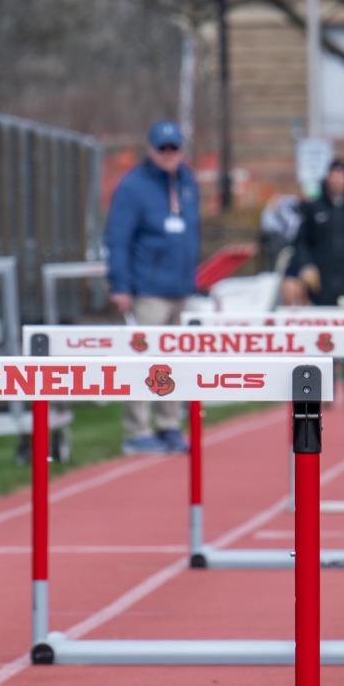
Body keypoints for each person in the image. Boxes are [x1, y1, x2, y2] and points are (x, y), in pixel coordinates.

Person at [104, 120, 201, 453]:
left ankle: (169, 424)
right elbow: (118, 238)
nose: (169, 154)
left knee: (173, 361)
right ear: (151, 150)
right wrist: (120, 284)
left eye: (175, 148)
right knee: (142, 360)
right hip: (148, 288)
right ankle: (136, 429)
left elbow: (191, 233)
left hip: (180, 287)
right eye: (163, 148)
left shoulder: (188, 182)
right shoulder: (133, 186)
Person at [284, 159, 344, 306]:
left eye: (341, 176)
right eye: (333, 176)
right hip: (321, 286)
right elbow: (301, 242)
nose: (337, 181)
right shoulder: (313, 208)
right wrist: (306, 265)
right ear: (327, 178)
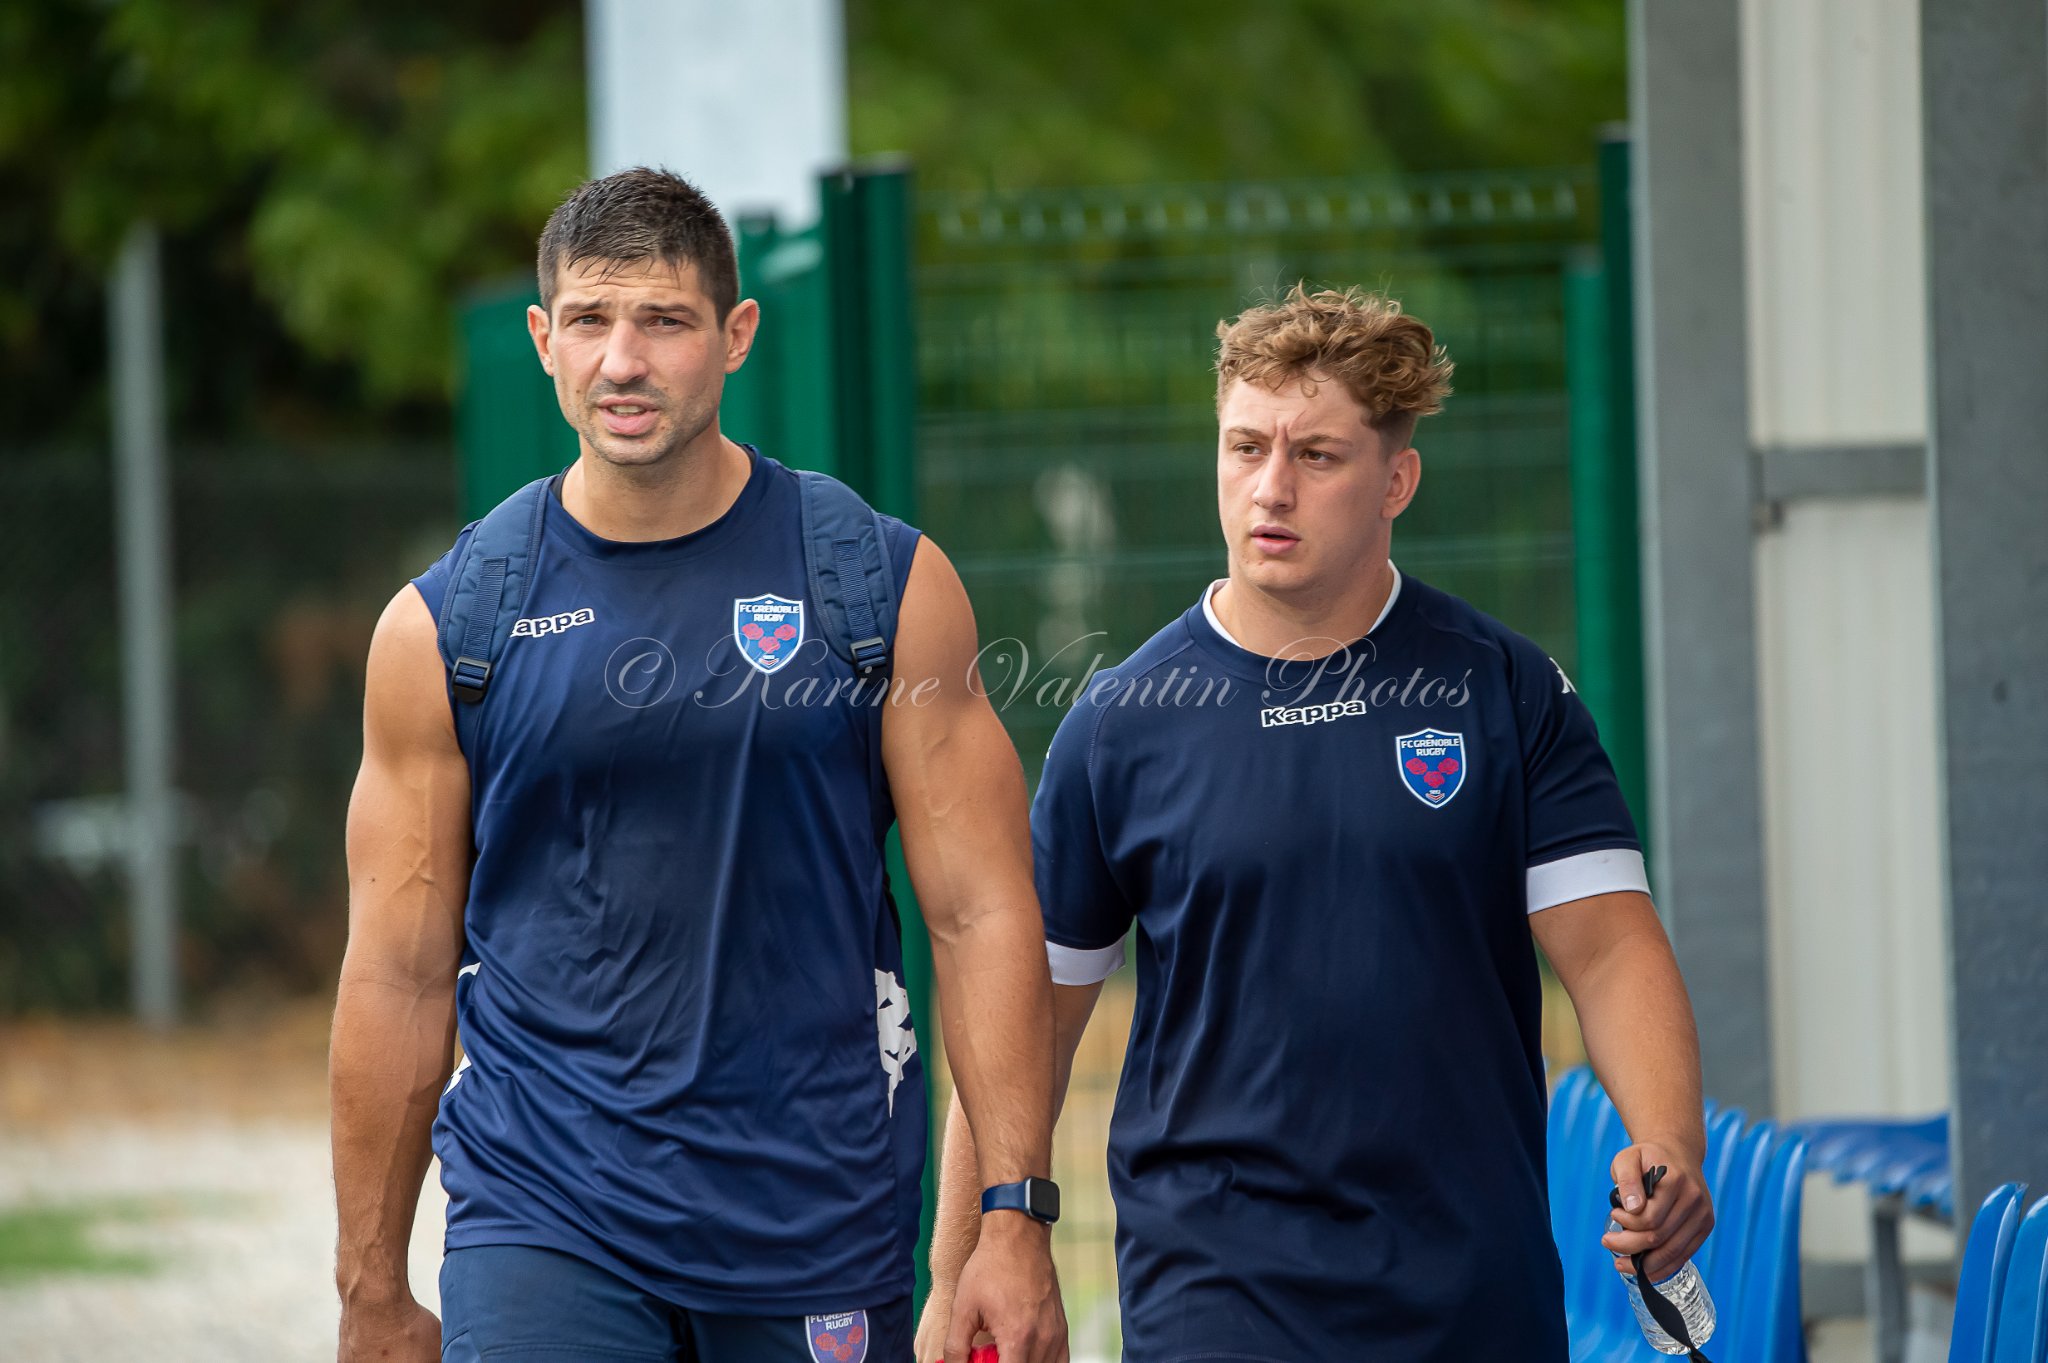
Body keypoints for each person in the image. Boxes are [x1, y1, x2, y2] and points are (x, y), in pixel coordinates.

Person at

= = = = =

**Problem details**. Please reproduce nothing but the lines from the one containing "left eye: (175, 148)" through the closing line of the listing, retyped word for word, pictures excluded.

**Completed exercise**.
left eye: (175, 148)
right knee: (142, 360)
right hip: (148, 288)
right ankle: (136, 429)
left elbow: (191, 233)
left hip: (180, 287)
right eye: (163, 148)
left shoulder: (188, 182)
right shoulder: (133, 186)
Person at [284, 159, 344, 306]:
left eye: (341, 176)
right eye: (333, 176)
right hip: (321, 286)
right elbow: (301, 242)
nose: (337, 181)
right shoulder: (313, 208)
right wrist: (306, 265)
right ear: (327, 178)
Body keypoints for each person in the image. Boxes are [x1, y1, x2, y2] and points are (x, y), in pixel coordinates.

Person at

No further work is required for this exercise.